Wesentliche Eckpunkte der Steuergesetzrevision 2021
Kern der Steuergesetzrevision ist die kantonale Umsetzung von STAF. Wo den Kantonen ein gewisser Handlungsspielraum zugestanden wurde, hat der Kanton Bern diesen genutzt. Im Einzelnen handelt es sich um die folgenden Neuerungen, welche bereits rückwirkend auf den 1. Januar 2020 in Kraft treten sollen (unter der aktuell unseres Erachtens realistischen Annahme, dass die Referendumsfrist ungenutzt abläuft):

  • Abschaffung der privilegierten Besteuerung von Holding- und Domizilgesellschaften. Diese äusserst attraktive Sonderbesteuerung von (hauptsächlich) im Ausland tätigen Unternehmen war der Hauptgrund des massiven internationalen Drucks gegen die Schweiz und Stein des Anstosses für den politisch langwierigen Weg bis hin zu STAF. 
     
  • Um im Rahmen des internationalen Steuerwettbewerbs den Wegfall des Holding- bzw. Domizilprivilegs wenigstens teilweise kompensieren zu können, besteht neu die Möglichkeit, im Bereich von Forschung und Innovation über die sog. Patentbox und zusätzliche Abzüge bei Forschung und Entwicklung entsprechende Unternehmen im Kanton Bern zu halten.
     
  • Für bisher privilegiert besteuerte Unternehmen soll ein eigentlicher Fiskalschock vermieden werden. Der Übergang von der privilegierten zur ordentlichen Besteuerung wird darum mittels zeitlich be-grenzt wirkender Massnahmen abgefedert (sog. Sondersatzlösung oder Step Up).
     
  • Die finanziellen Vorteile der einzelnen Instrumente sollen für die steuerpflichtigen Unternehmen jedoch begrenzt werden (sog. Entlastungsbegren-zung auf 70% im Kanton Bern).
     
  • Reduktion der Kapitalsteuerbelastung. Da die Ge-winnsteuer an die Kapitalsteuer angerechnet wird, handelt es sich faktisch „lediglich“ um eine Reduktion in der Mindestbesteuerung von Kapitalgesellschaften. 

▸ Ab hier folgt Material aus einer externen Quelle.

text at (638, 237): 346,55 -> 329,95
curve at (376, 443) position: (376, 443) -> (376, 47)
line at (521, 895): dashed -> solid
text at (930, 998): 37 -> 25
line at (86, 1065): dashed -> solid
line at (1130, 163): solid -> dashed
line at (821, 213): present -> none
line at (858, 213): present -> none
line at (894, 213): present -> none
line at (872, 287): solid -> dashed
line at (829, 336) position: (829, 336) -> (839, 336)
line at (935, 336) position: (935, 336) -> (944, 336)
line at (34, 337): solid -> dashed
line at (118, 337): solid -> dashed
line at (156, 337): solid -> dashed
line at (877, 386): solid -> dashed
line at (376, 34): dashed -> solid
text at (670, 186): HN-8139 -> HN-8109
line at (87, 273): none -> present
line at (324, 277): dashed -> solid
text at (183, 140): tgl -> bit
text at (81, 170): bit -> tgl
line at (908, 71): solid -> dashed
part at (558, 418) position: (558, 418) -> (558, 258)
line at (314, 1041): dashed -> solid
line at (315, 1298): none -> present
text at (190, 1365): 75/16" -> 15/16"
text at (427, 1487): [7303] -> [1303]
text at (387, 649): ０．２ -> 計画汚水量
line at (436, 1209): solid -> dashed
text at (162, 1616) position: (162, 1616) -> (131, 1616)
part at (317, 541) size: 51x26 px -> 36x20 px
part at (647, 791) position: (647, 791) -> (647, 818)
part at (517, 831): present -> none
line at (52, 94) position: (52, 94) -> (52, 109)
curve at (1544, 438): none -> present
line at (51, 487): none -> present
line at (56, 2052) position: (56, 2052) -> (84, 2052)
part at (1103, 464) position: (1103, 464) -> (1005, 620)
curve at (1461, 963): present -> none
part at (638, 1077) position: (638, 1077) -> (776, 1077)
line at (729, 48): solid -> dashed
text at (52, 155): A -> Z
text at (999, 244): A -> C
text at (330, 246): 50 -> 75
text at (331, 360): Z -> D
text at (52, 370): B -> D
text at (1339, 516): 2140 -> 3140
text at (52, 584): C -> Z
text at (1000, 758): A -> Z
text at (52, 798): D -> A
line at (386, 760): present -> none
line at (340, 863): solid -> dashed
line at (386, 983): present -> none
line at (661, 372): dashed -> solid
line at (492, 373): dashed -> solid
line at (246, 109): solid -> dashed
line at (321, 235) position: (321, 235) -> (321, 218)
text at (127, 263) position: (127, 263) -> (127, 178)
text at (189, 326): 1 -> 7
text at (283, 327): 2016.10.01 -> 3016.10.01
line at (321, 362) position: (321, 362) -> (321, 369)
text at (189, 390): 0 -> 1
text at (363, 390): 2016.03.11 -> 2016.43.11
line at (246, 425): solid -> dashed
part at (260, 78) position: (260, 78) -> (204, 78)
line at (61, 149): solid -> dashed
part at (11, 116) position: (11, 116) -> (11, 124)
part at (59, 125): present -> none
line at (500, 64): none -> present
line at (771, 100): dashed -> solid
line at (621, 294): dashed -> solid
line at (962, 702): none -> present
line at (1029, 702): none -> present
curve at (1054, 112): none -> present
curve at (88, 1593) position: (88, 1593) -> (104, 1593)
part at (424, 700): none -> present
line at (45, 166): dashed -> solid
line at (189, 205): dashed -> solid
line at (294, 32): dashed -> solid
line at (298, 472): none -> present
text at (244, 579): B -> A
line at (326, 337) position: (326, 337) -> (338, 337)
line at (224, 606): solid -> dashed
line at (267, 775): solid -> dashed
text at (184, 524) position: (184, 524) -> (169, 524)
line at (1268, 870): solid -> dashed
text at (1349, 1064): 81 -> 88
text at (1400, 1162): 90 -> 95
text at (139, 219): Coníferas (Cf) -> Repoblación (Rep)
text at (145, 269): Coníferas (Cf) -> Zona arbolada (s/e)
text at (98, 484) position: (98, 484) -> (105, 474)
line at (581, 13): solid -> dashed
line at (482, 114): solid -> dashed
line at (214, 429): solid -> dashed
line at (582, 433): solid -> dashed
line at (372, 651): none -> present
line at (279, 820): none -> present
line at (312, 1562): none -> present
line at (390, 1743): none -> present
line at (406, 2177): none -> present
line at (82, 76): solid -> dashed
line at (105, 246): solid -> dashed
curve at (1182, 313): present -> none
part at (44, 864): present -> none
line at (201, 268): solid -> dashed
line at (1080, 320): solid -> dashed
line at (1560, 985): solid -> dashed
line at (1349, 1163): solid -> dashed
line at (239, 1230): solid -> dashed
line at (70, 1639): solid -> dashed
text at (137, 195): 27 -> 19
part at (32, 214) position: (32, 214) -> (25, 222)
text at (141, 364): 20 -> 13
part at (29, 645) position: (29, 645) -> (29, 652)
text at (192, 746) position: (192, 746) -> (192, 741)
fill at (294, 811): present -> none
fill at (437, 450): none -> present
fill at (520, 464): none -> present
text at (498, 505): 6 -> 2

Im Rahmen der Umsetzung von STAF haben die meisten Kantone auf freiwilliger Basis zusätzliche Abfede-rungsmassnahmen (z.B. wesentliche Gewinnsteuersenkungen für Kapitalgesellschaften) und finanzielle Vorteile auch zugunsten von Privatpersonen (z.B. Erhöhung des Versicherungsabzugs) umgesetzt. In diesem Zusammenhang sieht die Berner Steuergesetzrevision 2021 Folgendes vor (Inkraftsetzung auf den 1. Januar 2021 geplant):

  • Entkoppelung der Steueranlagen. Dadurch wird die Möglichkeit geschaffen, die Steueranlagen für die Gewinn-/Kapitalsteuern (Kapitalgesellschaften) und für die Einkommens-/Vermögenssteuern (Privatpersonen und Selbständigerwerbende) unterschiedlich hoch anzusetzen.  

    Im Rahmen der Genehmigung des Budgets 2021 wird der Grosse Rat im November 2020 über eine mögliche Reduktion der kantonalen Steueranlage entscheiden: Von 3.06 auf 2.82 bei den Gewinn-/Kapitalsteuern und von 3.06 auf 3.0376 bei den Einkommens-/Vermögenssteuern. Eine weitere Senkung von 3.0376 auf 3.0 bei den Einkommens-/Vermögenssteuern soll Gegenstand des Budgets 2022 bzw. der Novembersession 2021 sein. Diese steuerlichen Erleichterungen muten jedoch an wie der sprichwörtliche Tropfen auf den heissen Stein:

    (i)    Der Kanton Bern wird im interkantonalen Vergleich in Bezug auf die Gewinnsteuerbelastungen nach wie vor den letzten Platz belegen.  

    (ii)    Abhängig von den persönlichen Verhältnissen dürfte die Einsparung bei den Einkommens-/Vermögenssteuern durch die Revision der Motorfahrzeugsteuer und die Anpassung der amtlichen Werte von Liegenschaften (Allgemeine Neubewertung 2020) kompensiert werden.
     
  • Erhöhung des Abzugs für die Kinderdrittbetreuung von aktuell CHF 8‘000 auf CHF 12‘000

Fazit
Im Ergebnis wurden mit der Steuergesetzrevision 2021 die drängendsten Hausaufgaben erledigt. Mittelfristig offen bleibt die Frage, ob vor dem Hintergrund drohender Abwanderungen von Unternehmen und vermögenden Privatpersonen in Nachbarkantone weitergehende Steuersenkungen nicht doch geeigneter gewesen wären, um das Steueraufkommen auch langfristig auf dem aktuellen Niveau halten zu können.